=== Problem statement ===
In the entries below, which lines run from the one containing "ring mcp: (421, 479)" to the one containing "ring tip: (498, 429)"? Copy exactly those lines, ends included, and no others.

=== Extracted records ===
+ + +

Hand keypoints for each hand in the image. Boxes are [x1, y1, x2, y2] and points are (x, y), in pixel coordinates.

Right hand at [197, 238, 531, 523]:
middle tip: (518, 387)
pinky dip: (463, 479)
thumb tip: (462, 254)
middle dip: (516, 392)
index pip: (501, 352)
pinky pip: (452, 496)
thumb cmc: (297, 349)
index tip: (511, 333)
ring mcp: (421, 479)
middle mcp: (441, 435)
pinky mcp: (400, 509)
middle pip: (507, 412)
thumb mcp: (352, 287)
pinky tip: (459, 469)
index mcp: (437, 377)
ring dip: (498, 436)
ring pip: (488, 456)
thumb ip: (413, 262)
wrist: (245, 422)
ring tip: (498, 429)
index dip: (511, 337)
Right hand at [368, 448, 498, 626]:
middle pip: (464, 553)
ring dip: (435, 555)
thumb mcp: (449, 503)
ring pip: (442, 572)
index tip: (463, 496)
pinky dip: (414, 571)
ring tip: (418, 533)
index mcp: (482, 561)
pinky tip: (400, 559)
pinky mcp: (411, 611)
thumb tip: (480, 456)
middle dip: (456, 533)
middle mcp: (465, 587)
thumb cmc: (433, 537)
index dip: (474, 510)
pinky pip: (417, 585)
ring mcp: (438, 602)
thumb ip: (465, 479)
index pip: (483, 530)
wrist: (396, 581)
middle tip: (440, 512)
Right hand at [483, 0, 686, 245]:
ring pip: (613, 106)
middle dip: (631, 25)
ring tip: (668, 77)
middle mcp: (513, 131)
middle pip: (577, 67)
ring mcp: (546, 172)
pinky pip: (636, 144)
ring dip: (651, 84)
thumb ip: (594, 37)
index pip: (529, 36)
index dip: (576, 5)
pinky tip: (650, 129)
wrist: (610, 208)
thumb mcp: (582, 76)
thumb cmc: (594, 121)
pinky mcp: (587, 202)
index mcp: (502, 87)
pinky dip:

+ + +

=== Task output ===
ring mcp: (421, 479)
middle mcp: (441, 435)
pinky mcp: (400, 509)
middle pip: (507, 412)
thumb mcp: (352, 287)
pinky tip: (459, 469)
index mcp: (437, 377)
ring dip: (498, 436)
ring pip: (488, 456)
thumb ip: (413, 262)
wrist: (245, 422)
ring tip: (498, 429)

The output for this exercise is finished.